The Grand Budapest Hotel  (two subjective stars) 


      Intricately conceived from writing to acting, from painstaking set design to camerawork, The Grand Budapest Hotel is total Wes Anderson immersion.  No matter my frustrations with his preciousness,  he's due credit his for commitment to detail.  Motifs and clever details abound.  In one recurring bit, his characters are given to spontaneous readings of windy romantic poetry at humorously inappropriate junctures.  
        
     The camera work is formal and severely two dimensional.  Repeating tracking shots slide parallel to the screen and most of the shots and effects are used to flatten, not deepen, the view.  Straight lines abound and when the camera passes through multiple doors in a long hallway it doesn't convey space, it compresses.   Some of the shots are clear quotes from the silent films of Keaton, Lloyd and Chaplin, when camera movement was technically restricted. Anderson's films also remind me visually of Punch and Judy puppet shows and the shoebox dioramas we made in 4th grade.  

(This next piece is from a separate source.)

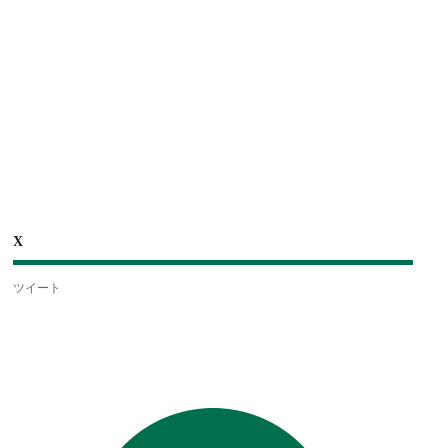
X
ツイート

       As in much of his work, the acting here is mannered.  There are bon mots and zingers delivered precisely,  there's no illusion of improv, but rather of an eccentric version of staged screwball comedy.  When Harvey Keitel made his appearance,  I did a double take, expecting method acting to suddenly derail the whole precarious contraption.  
        
      Which brings me to the glue that holds this film together, Ralph Fiennes' luscious performance as M. Gustav, a dowager-screwing dandy with a conscience.  My peeve with Anderson's work is its lack of emotional depth.  I'm a fan of his surreal vision, but his dedication to style at the cost of substance often leaves me cold and bored.  In the character of Gustav, and Fiennes' lovely rendering of him, Anderson brings humanity to a film that is clearly a technical marvel.  I didn't love the film, but I loved much of it and I'm excited to see what comes next.  What more can you ask of an artist?